Tabella riepilogativa
| Evento | Periodo | Copertura (indicativa) |
|---|---|---|
| Malattia – giorni 1-3 (carenza) | 1-3 giorni | A carico datore (intero o ridotto per CCNL) |
| Malattia – giorni 4-20 | dal 4° al 20° giorno | INPS 50% + integrazione datore fino a ~100% |
| Malattia – dal 21° giorno | dal 21° al termine comporto | INPS 66,67% + integrazione datore |
| Infortunio sul lavoro | dal 1° giorno | INAIL 60% (giorni 4-90), 75% (dal 91°) + integrazione |
| Comporto semplice | fino a 180 giorni | Conservazione posto garantita |
| Comporto per eventi distinti | fino a 365 giorni nel triennio | Conservazione posto garantita |
Integrazione malattia: la parte a carico del datore
L’INPS eroga l’indennita di malattia a partire dal 4° giorno di assenza (i primi 3 sono a “carenza”). Il CCNL Ceramica stabilisce l’obbligo per il datore di integrare l’indennita INPS fino a raggiungere una percentuale della retribuzione globale (di norma 100% nei primi 20 giorni, poi percentuale decrescente a seconda dell’anzianita aziendale).
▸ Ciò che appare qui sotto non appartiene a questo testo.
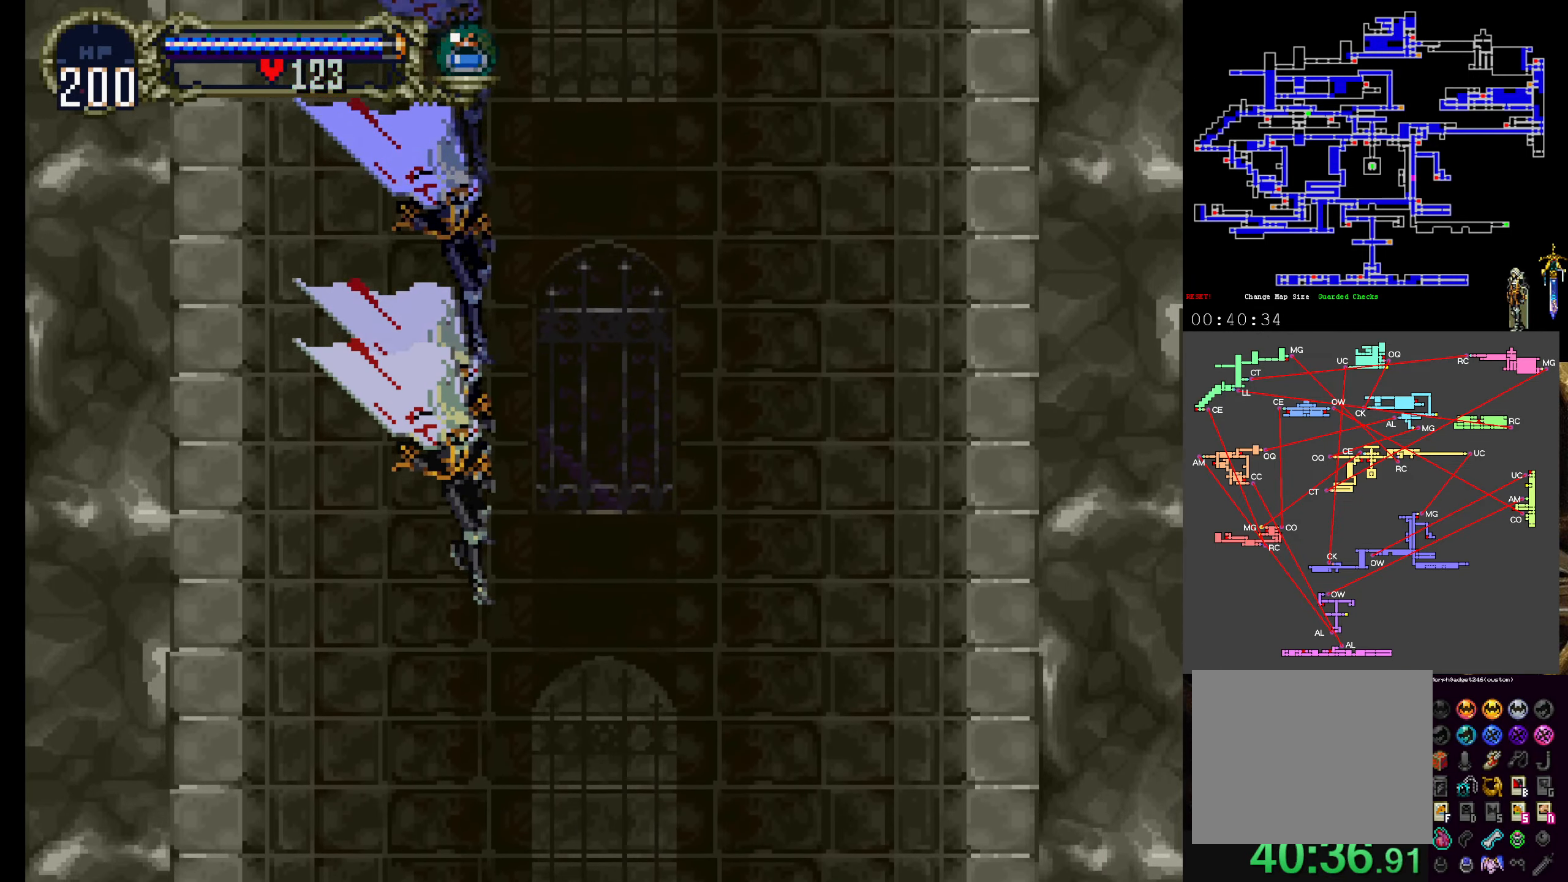
{"dt_ms": 500, "buttons": [], "left_stick": "center", "events": []}
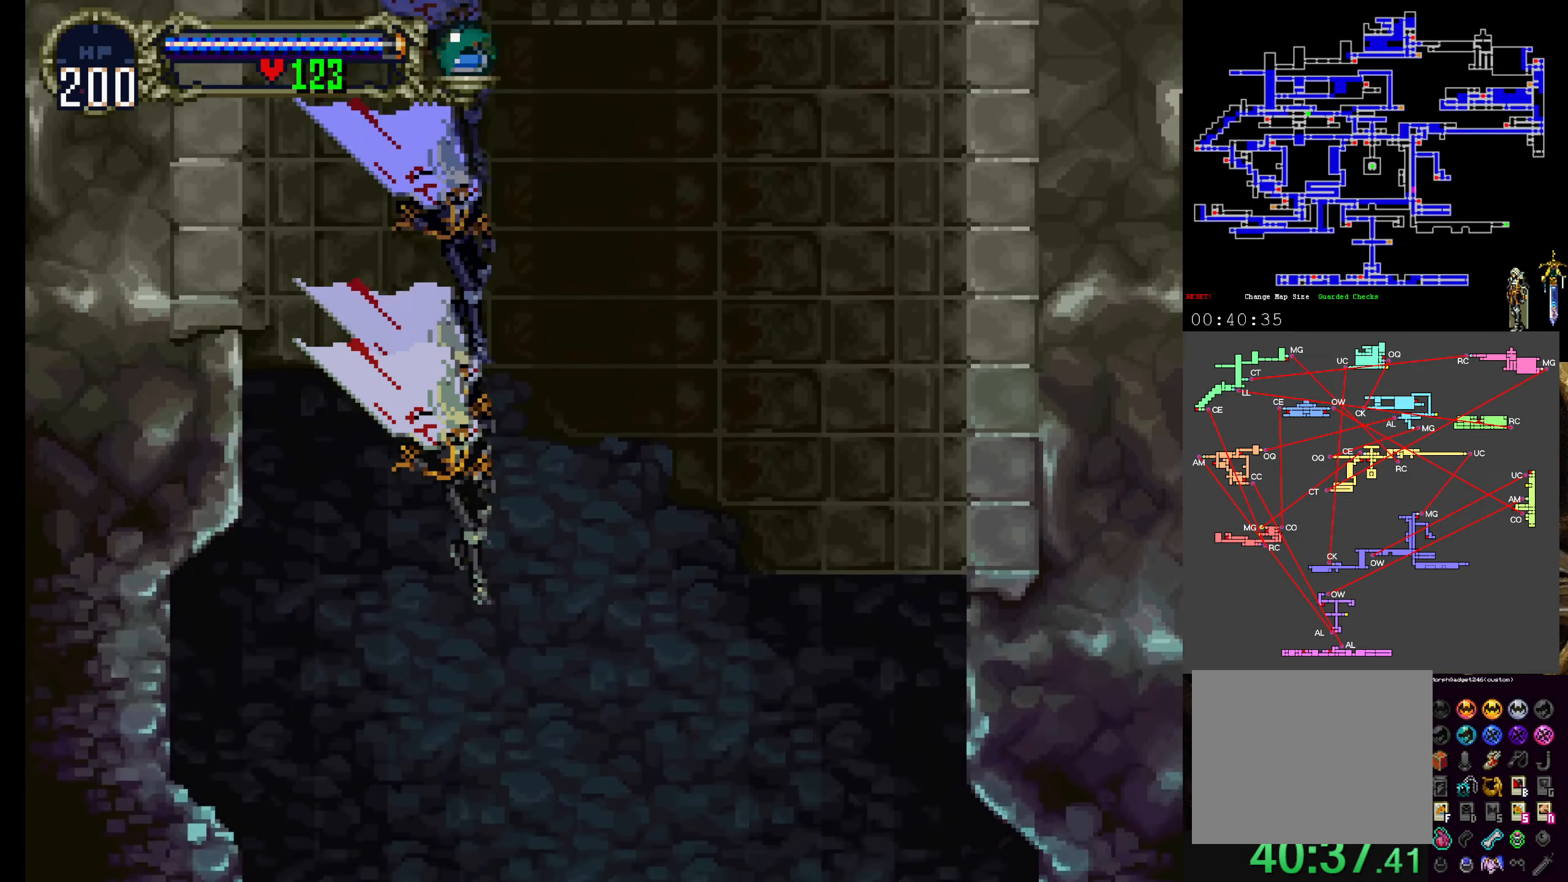
{"dt_ms": 500, "buttons": [], "left_stick": "center", "events": []}
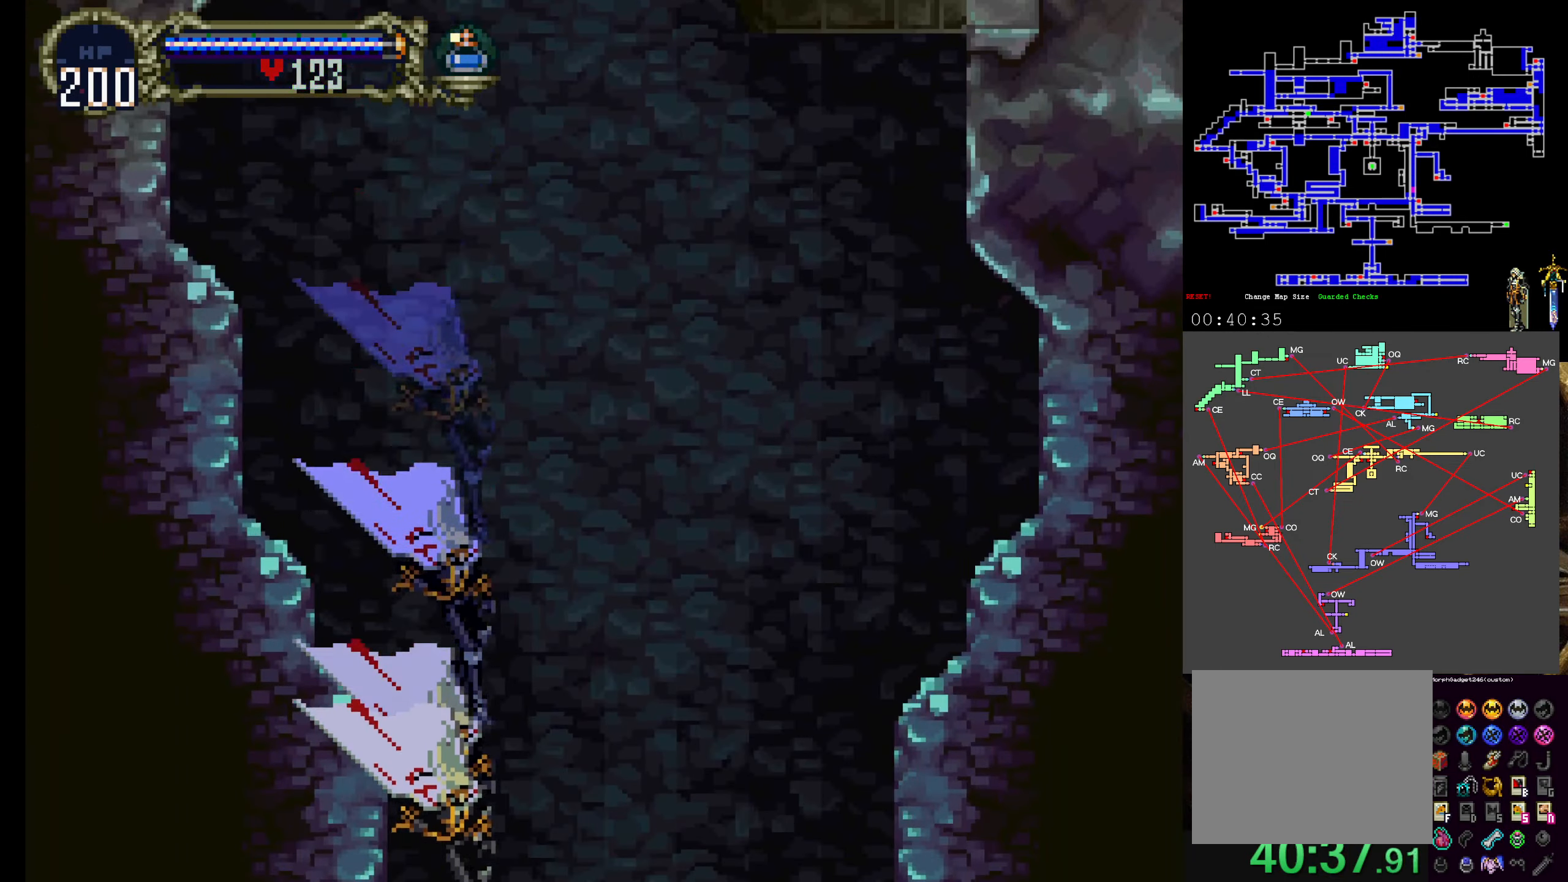
{"dt_ms": 500, "buttons": [], "left_stick": "center", "events": []}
Il trattamento per la carenza (giorni 1-3) dipende dal CCNL: alcune versioni prevedono un rimborso parziale da parte del datore, altre nulla. E necessario verificare il testo aggiornato del contratto.
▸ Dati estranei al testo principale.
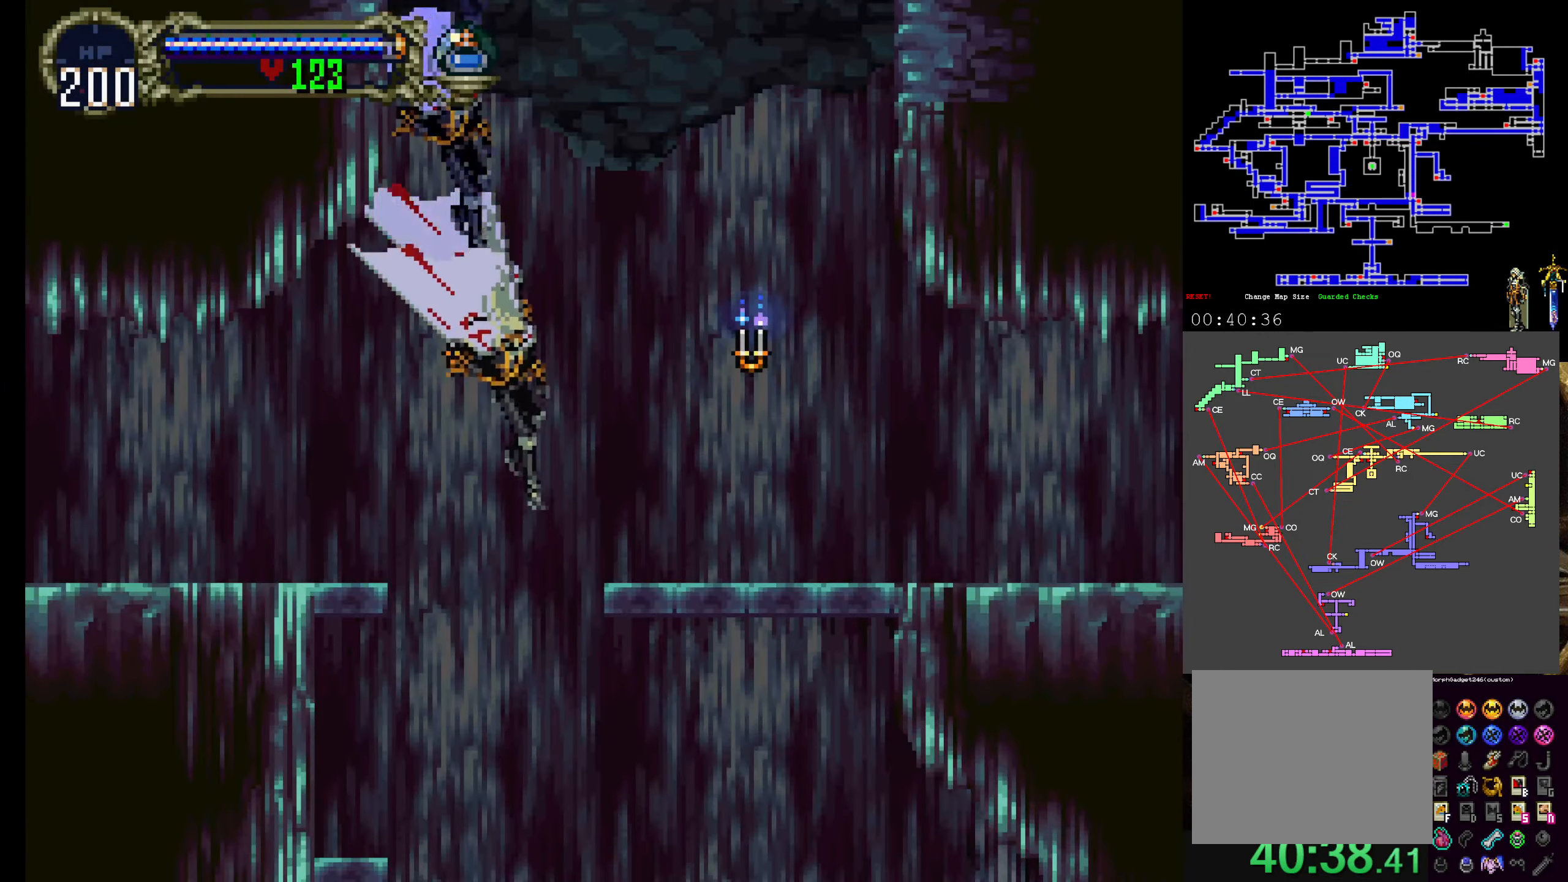
{"dt_ms": 1000, "buttons": [], "left_stick": "center"}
Periodo di comporto: semplice e per eventi distinti
Il periodo di comporto e la durata massima entro cui il datore non puo licenziare il lavoratore per motivo della malattia (art. 2110 c.c.). Il CCNL Ceramica distingue:
- Comporto semplice: malattia continuativa, fino a circa 180 giorni con conservazione del posto
- Comporto per sommatoria: somma di piu episodi di malattia nel triennio, fino a circa 365 giorni cumulati
Superato il comporto, il datore puo recedere con preavviso (o in luogo dell’indennita sostitutiva del preavviso) per giustificato motivo oggettivo. Il lavoratore non perde il diritto al TFR ne all’indennita sostitutiva del preavviso.
Infortuni sul lavoro e rischi specifici del settore ceramico
Il settore ceramico presenta rischi specifici rilevanti per la salute: esposizione alla silice cristallina (rischio silicosi), calore radiante dei forni, polveri di smalti e coloranti, movimentazione manuale di carichi (pallet di piastrelle). L’INAIL tutela i lavoratori per gli infortuni e le malattie professionali riconosciute.
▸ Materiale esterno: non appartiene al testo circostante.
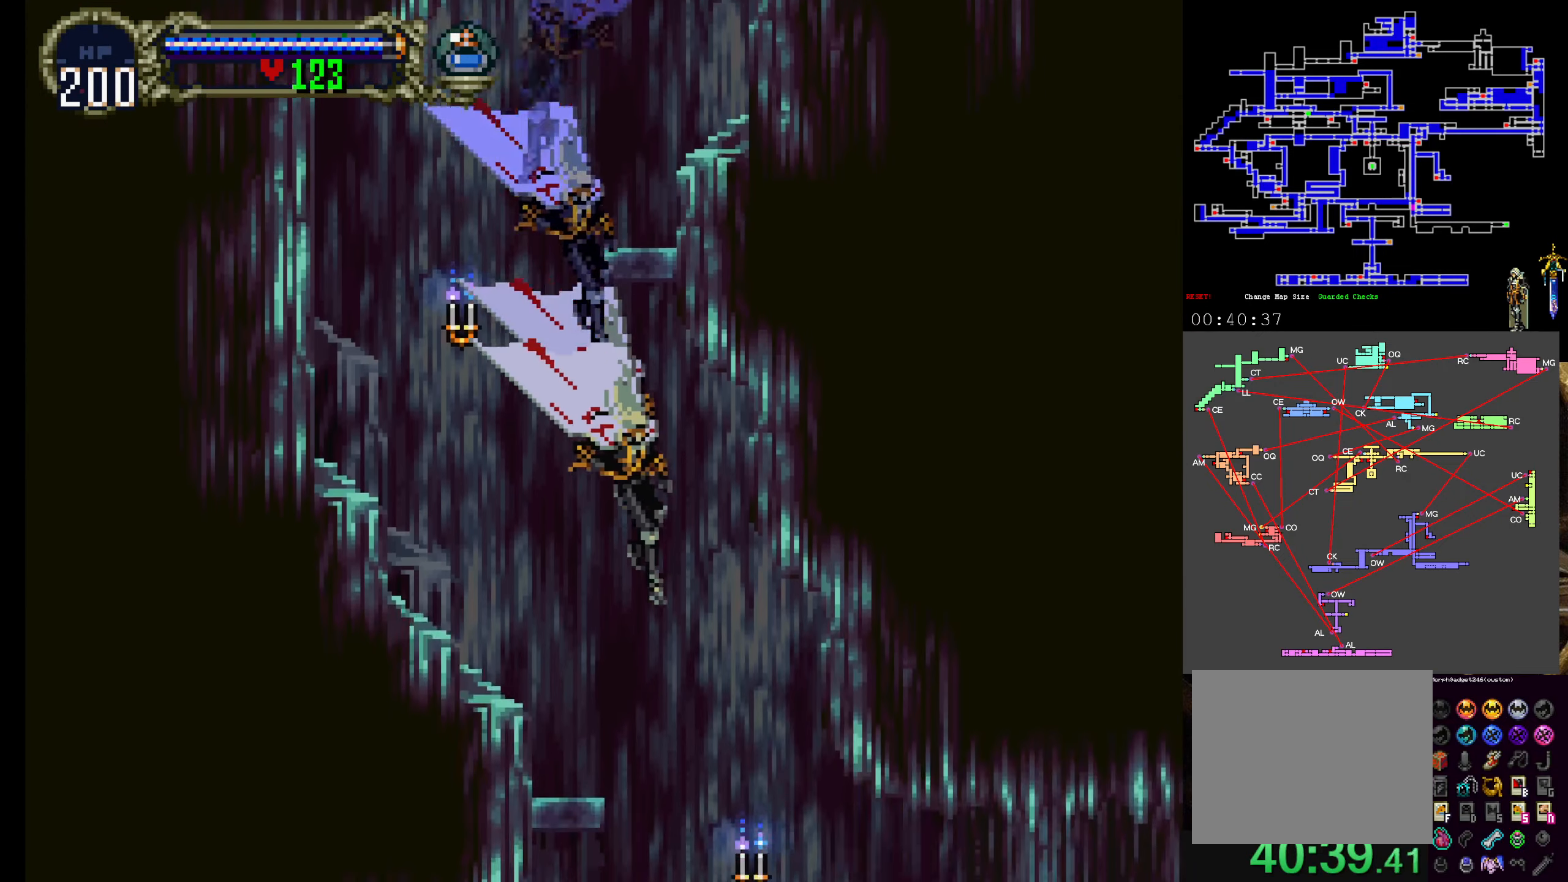
{"dt_ms": 500, "buttons": ["A"], "left_stick": "center"}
In caso di infortunio sul lavoro, la copertura INAIL decorre dal primo giorno (a carico del datore il giorno dell’infortunio stesso); dal 4° giorno l’INAIL eroga il 60% della retribuzione media giornaliera, che sale al 75% dal 91° giorno. Il CCNL puo prevedere una integrazione a carico del datore per raggiungere una copertura piu elevata.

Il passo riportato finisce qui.